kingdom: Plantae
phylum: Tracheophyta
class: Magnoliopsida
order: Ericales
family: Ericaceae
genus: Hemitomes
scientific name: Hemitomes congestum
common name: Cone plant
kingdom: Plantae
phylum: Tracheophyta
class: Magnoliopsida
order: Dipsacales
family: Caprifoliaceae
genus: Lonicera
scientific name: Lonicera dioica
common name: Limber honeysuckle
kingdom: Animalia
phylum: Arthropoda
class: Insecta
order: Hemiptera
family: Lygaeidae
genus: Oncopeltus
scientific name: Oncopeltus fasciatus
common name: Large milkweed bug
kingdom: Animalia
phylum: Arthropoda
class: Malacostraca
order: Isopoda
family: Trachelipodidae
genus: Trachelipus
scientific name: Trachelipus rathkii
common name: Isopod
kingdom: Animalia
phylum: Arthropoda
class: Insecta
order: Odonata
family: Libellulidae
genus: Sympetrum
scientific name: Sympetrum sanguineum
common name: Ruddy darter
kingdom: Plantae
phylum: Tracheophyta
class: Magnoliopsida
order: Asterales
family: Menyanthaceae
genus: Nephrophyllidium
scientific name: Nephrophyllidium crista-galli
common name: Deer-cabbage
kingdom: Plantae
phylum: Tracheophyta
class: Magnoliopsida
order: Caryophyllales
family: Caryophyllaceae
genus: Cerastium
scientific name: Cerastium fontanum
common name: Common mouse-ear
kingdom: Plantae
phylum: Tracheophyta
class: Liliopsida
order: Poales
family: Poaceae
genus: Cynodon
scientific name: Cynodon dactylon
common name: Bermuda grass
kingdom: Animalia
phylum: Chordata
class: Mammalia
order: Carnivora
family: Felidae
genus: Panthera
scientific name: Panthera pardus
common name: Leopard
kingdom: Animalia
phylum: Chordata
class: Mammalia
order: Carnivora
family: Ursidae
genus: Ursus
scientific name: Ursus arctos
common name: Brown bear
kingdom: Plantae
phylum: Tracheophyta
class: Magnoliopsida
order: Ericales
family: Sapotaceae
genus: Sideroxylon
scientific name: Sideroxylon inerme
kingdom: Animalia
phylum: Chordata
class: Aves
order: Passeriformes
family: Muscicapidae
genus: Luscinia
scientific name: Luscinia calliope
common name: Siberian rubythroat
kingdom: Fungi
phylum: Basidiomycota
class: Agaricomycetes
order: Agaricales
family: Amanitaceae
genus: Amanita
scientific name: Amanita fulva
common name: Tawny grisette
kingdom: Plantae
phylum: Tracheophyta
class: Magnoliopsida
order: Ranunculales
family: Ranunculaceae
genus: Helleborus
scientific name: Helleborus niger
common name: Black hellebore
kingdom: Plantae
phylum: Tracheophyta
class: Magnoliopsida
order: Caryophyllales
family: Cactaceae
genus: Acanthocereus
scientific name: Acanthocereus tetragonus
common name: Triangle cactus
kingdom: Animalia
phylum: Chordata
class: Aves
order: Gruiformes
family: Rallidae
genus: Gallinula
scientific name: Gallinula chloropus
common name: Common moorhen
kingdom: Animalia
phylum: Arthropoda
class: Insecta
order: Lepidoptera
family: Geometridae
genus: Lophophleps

*What to do:* Render every line of the records above as a Markdown table with the columns "Row" and "Line", numbering each row and omitting blank lines.

*Exercise result:*
| Row | Line |
|---|---|
| 1 | kingdom: Plantae |
| 2 | phylum: Tracheophyta |
| 3 | class: Magnoliopsida |
| 4 | order: Ericales |
| 5 | family: Ericaceae |
| 6 | genus: Hemitomes |
| 7 | scientific name: Hemitomes congestum |
| 8 | common name: Cone plant |
| 9 | kingdom: Plantae |
| 10 | phylum: Tracheophyta |
| 11 | class: Magnoliopsida |
| 12 | order: Dipsacales |
| 13 | family: Caprifoliaceae |
| 14 | genus: Lonicera |
| 15 | scientific name: Lonicera dioica |
| 16 | common name: Limber honeysuckle |
| 17 | kingdom: Animalia |
| 18 | phylum: Arthropoda |
| 19 | class: Insecta |
| 20 | order: Hemiptera |
| 21 | family: Lygaeidae |
| 22 | genus: Oncopeltus |
| 23 | scientific name: Oncopeltus fasciatus |
| 24 | common name: Large milkweed bug |
| 25 | kingdom: Animalia |
| 26 | phylum: Arthropoda |
| 27 | class: Malacostraca |
| 28 | order: Isopoda |
| 29 | family: Trachelipodidae |
| 30 | genus: Trachelipus |
| 31 | scientific name: Trachelipus rathkii |
| 32 | common name: Isopod |
| 33 | kingdom: Animalia |
| 34 | phylum: Arthropoda |
| 35 | class: Insecta |
| 36 | order: Odonata |
| 37 | family: Libellulidae |
| 38 | genus: Sympetrum |
| 39 | scientific name: Sympetrum sanguineum |
| 40 | common name: Ruddy darter |
| 41 | kingdom: Plantae |
| 42 | phylum: Tracheophyta |
| 43 | class: Magnoliopsida |
| 44 | order: Asterales |
| 45 | family: Menyanthaceae |
| 46 | genus: Nephrophyllidium |
| 47 | scientific name: Nephrophyllidium crista-galli |
| 48 | common name: Deer-cabbage |
| 49 | kingdom: Plantae |
| 50 | phylum: Tracheophyta |
| 51 | class: Magnoliopsida |
| 52 | order: Caryophyllales |
| 53 | family: Caryophyllaceae |
| 54 | genus: Cerastium |
| 55 | scientific name: Cerastium fontanum |
| 56 | common name: Common mouse-ear |
| 57 | kingdom: Plantae |
| 58 | phylum: Tracheophyta |
| 59 | class: Liliopsida |
| 60 | order: Poales |
| 61 | family: Poaceae |
| 62 | genus: Cynodon |
| 63 | scientific name: Cynodon dactylon |
| 64 | common name: Bermuda grass |
| 65 | kingdom: Animalia |
| 66 | phylum: Chordata |
| 67 | class: Mammalia |
| 68 | order: Carnivora |
| 69 | family: Felidae |
| 70 | genus: Panthera |
| 71 | scientific name: Panthera pardus |
| 72 | common name: Leopard |
| 73 | kingdom: Animalia |
| 74 | phylum: Chordata |
| 75 | class: Mammalia |
| 76 | order: Carnivora |
| 77 | family: Ursidae |
| 78 | genus: Ursus |
| 79 | scientific name: Ursus arctos |
| 80 | common name: Brown bear |
| 81 | kingdom: Plantae |
| 82 | phylum: Tracheophyta |
| 83 | class: Magnoliopsida |
| 84 | order: Ericales |
| 85 | family: Sapotaceae |
| 86 | genus: Sideroxylon |
| 87 | scientific name: Sideroxylon inerme |
| 88 | kingdom: Animalia |
| 89 | phylum: Chordata |
| 90 | class: Aves |
| 91 | order: Passeriformes |
| 92 | family: Muscicapidae |
| 93 | genus: Luscinia |
| 94 | scientific name: Luscinia calliope |
| 95 | common name: Siberian rubythroat |
| 96 | kingdom: Fungi |
| 97 | phylum: Basidiomycota |
| 98 | class: Agaricomycetes |
| 99 | order: Agaricales |
| 100 | family: Amanitaceae |
| 101 | genus: Amanita |
| 102 | scientific name: Amanita fulva |
| 103 | common name: Tawny grisette |
| 104 | kingdom: Plantae |
| 105 | phylum: Tracheophyta |
| 106 | class: Magnoliopsida |
| 107 | order: Ranunculales |
| 108 | family: Ranunculaceae |
| 109 | genus: Helleborus |
| 110 | scientific name: Helleborus niger |
| 111 | common name: Black hellebore |
| 112 | kingdom: Plantae |
| 113 | phylum: Tracheophyta |
| 114 | class: Magnoliopsida |
| 115 | order: Caryophyllales |
| 116 | family: Cactaceae |
| 117 | genus: Acanthocereus |
| 118 | scientific name: Acanthocereus tetragonus |
| 119 | common name: Triangle cactus |
| 120 | kingdom: Animalia |
| 121 | phylum: Chordata |
| 122 | class: Aves |
| 123 | order: Gruiformes |
| 124 | family: Rallidae |
| 125 | genus: Gallinula |
| 126 | scientific name: Gallinula chloropus |
| 127 | common name: Common moorhen |
| 128 | kingdom: Animalia |
| 129 | phylum: Arthropoda |
| 130 | class: Insecta |
| 131 | order: Lepidoptera |
| 132 | family: Geometridae |
| 133 | genus: Lophophleps |